Task goal> The lines to copy from the data below are those that hold the string "option".

[Records from a collection]
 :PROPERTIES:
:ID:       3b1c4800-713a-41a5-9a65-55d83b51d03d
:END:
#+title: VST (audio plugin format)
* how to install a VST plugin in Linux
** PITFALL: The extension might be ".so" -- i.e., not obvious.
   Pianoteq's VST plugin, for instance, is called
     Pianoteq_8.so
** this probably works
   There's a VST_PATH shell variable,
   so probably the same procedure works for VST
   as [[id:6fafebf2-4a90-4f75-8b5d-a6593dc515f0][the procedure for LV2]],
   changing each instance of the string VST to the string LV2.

--

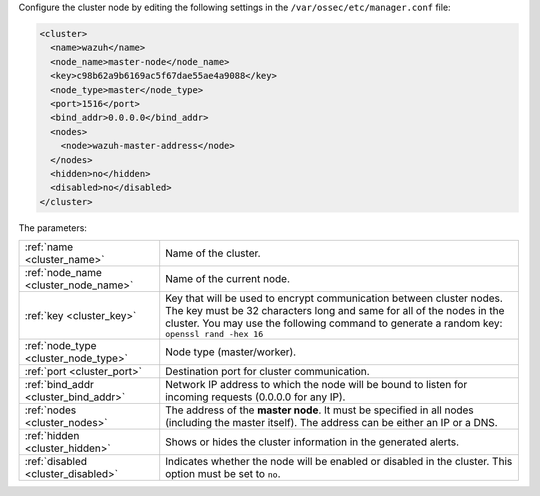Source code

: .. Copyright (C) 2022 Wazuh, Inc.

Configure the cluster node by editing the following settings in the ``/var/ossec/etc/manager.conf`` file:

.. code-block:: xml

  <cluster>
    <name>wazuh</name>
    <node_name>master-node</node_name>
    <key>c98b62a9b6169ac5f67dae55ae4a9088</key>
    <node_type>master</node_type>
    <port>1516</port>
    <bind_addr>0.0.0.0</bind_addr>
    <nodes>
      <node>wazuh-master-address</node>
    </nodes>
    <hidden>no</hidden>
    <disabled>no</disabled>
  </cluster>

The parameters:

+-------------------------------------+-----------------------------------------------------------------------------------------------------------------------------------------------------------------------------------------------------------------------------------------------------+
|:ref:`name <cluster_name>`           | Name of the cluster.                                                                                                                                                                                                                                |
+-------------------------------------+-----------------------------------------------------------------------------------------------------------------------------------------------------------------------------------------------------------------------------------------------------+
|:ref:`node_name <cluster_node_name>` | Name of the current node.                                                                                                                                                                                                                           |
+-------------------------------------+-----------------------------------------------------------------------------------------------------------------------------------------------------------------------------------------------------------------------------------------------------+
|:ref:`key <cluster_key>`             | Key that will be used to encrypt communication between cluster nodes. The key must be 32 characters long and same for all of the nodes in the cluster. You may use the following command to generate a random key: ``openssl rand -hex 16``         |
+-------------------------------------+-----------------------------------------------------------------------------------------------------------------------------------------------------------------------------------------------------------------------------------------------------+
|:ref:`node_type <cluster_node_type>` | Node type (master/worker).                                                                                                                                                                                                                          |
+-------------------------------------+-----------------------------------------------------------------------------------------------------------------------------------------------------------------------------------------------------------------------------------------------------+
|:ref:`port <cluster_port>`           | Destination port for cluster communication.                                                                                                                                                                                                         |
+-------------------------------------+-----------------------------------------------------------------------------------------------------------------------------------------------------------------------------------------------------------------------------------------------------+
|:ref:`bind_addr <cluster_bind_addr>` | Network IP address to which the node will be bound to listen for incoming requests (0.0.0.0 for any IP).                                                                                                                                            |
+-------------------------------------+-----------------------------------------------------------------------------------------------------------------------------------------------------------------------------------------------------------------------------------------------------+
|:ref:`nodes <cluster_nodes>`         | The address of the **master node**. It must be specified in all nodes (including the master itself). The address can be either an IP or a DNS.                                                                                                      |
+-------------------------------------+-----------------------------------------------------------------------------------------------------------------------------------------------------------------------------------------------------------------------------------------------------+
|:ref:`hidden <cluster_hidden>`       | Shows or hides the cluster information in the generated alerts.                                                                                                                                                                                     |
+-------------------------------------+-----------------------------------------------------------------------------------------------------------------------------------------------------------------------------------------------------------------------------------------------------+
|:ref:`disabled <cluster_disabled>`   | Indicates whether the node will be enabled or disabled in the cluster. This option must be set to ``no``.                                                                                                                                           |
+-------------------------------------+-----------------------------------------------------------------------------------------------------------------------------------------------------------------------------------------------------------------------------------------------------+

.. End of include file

==

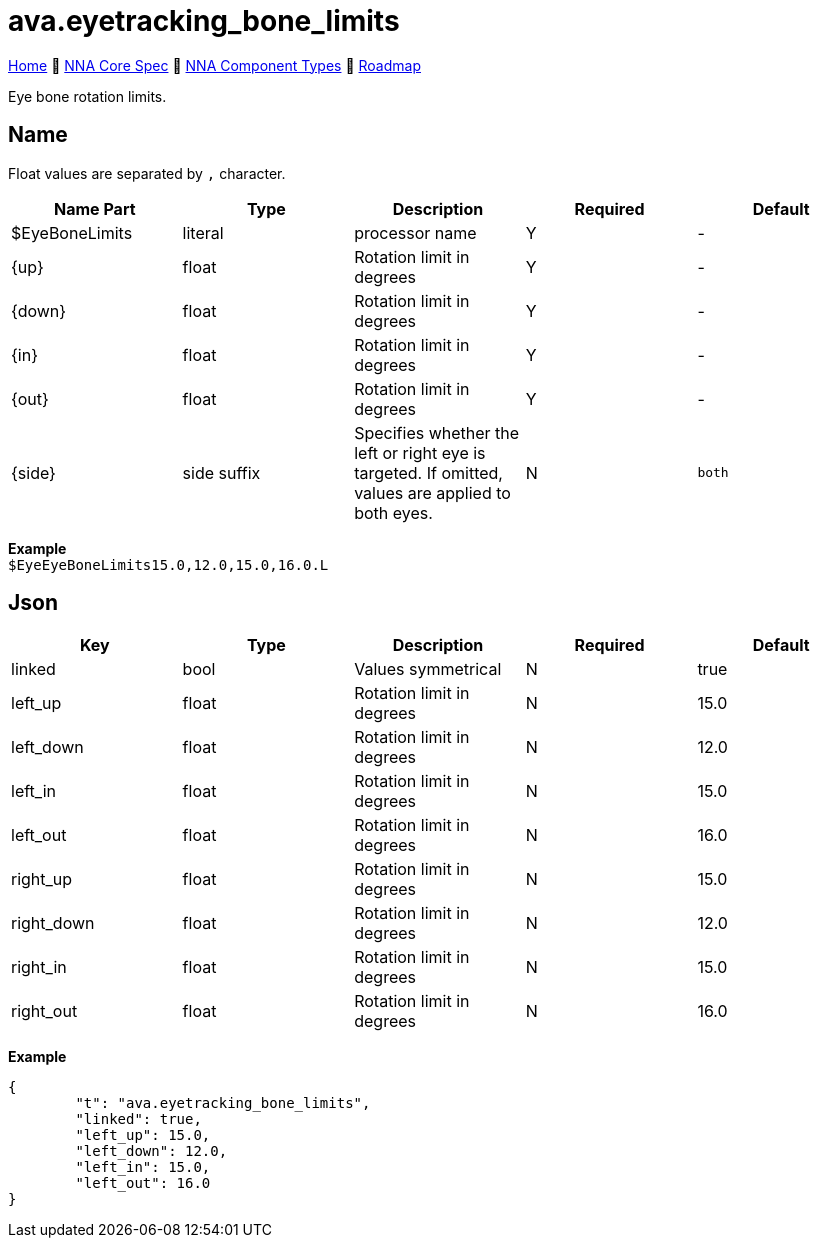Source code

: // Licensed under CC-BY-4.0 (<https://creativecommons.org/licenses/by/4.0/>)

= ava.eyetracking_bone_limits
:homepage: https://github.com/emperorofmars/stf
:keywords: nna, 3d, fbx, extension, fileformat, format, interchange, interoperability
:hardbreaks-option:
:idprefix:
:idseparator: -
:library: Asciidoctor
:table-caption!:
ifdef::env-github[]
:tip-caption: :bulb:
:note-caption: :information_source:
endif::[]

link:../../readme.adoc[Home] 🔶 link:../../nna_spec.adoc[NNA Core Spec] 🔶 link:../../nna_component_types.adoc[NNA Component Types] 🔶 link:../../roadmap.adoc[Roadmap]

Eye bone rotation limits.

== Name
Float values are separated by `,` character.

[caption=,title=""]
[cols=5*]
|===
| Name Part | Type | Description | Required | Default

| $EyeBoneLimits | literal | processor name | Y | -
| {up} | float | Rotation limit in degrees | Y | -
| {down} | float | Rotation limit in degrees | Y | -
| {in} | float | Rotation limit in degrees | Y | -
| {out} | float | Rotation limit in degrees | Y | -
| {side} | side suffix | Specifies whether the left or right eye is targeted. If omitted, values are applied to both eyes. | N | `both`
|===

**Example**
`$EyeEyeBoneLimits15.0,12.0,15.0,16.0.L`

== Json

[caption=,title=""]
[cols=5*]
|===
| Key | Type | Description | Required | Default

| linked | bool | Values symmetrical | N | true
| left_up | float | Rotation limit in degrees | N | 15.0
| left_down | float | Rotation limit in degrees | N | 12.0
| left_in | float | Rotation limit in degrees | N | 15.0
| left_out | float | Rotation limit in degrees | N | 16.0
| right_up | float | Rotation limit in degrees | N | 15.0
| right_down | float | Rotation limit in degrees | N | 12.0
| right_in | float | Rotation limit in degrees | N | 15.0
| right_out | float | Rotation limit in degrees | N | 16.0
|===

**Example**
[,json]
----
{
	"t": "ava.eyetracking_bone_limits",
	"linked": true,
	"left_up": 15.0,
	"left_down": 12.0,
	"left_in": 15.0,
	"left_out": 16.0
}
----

Solution for this task>
|:ref:`disabled <cluster_disabled>`   | Indicates whether the node will be enabled or disabled in the cluster. This option must be set to ``no``.                                                                                                                                           |
:hardbreaks-option:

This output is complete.